## BRIEF
Return, without any change, the data from its first line through the line containing "Then she called the Hoboken Fire Department.", with both of those lines included.

-------- RECORDS SHOWN

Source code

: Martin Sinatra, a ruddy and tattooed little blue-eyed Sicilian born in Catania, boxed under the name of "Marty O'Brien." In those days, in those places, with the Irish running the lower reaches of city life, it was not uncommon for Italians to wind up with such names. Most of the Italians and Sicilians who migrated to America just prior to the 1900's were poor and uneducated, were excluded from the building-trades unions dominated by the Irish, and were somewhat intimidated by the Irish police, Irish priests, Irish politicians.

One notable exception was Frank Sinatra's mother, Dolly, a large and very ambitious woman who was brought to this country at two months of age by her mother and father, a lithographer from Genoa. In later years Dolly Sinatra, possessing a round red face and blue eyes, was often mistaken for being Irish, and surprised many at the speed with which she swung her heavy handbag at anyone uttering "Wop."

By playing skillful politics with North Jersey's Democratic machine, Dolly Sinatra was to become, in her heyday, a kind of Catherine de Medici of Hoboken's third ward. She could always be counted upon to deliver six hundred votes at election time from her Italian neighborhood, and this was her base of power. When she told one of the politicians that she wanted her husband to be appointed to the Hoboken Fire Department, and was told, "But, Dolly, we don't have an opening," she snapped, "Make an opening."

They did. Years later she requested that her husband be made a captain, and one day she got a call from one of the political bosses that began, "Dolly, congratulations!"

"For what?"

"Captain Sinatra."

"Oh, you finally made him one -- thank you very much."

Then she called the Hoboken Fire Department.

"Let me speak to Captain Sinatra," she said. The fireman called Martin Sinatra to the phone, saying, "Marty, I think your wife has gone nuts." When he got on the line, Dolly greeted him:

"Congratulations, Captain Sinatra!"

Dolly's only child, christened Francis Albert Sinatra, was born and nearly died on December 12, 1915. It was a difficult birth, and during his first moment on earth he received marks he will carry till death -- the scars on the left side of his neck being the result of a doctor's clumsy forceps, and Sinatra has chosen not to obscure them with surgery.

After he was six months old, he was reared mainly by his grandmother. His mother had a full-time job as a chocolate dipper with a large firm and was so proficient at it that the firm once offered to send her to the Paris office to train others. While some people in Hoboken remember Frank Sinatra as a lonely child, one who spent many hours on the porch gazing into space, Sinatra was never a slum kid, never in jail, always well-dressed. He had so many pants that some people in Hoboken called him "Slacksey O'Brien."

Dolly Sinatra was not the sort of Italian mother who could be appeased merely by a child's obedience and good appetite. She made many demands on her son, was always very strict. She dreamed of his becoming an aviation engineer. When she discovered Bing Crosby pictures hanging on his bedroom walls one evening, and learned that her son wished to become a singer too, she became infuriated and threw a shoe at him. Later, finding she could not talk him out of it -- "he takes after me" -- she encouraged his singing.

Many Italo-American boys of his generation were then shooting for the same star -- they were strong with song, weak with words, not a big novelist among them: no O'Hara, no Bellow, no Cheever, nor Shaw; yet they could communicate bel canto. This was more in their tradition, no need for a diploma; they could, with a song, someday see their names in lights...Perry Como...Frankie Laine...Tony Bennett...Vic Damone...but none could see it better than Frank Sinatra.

----------------

## WRITTEN SOLUTION
Source code

: Martin Sinatra, a ruddy and tattooed little blue-eyed Sicilian born in Catania, boxed under the name of "Marty O'Brien." In those days, in those places, with the Irish running the lower reaches of city life, it was not uncommon for Italians to wind up with such names. Most of the Italians and Sicilians who migrated to America just prior to the 1900's were poor and uneducated, were excluded from the building-trades unions dominated by the Irish, and were somewhat intimidated by the Irish police, Irish priests, Irish politicians.

One notable exception was Frank Sinatra's mother, Dolly, a large and very ambitious woman who was brought to this country at two months of age by her mother and father, a lithographer from Genoa. In later years Dolly Sinatra, possessing a round red face and blue eyes, was often mistaken for being Irish, and surprised many at the speed with which she swung her heavy handbag at anyone uttering "Wop."

By playing skillful politics with North Jersey's Democratic machine, Dolly Sinatra was to become, in her heyday, a kind of Catherine de Medici of Hoboken's third ward. She could always be counted upon to deliver six hundred votes at election time from her Italian neighborhood, and this was her base of power. When she told one of the politicians that she wanted her husband to be appointed to the Hoboken Fire Department, and was told, "But, Dolly, we don't have an opening," she snapped, "Make an opening."

They did. Years later she requested that her husband be made a captain, and one day she got a call from one of the political bosses that began, "Dolly, congratulations!"

"For what?"

"Captain Sinatra."

"Oh, you finally made him one -- thank you very much."

Then she called the Hoboken Fire Department.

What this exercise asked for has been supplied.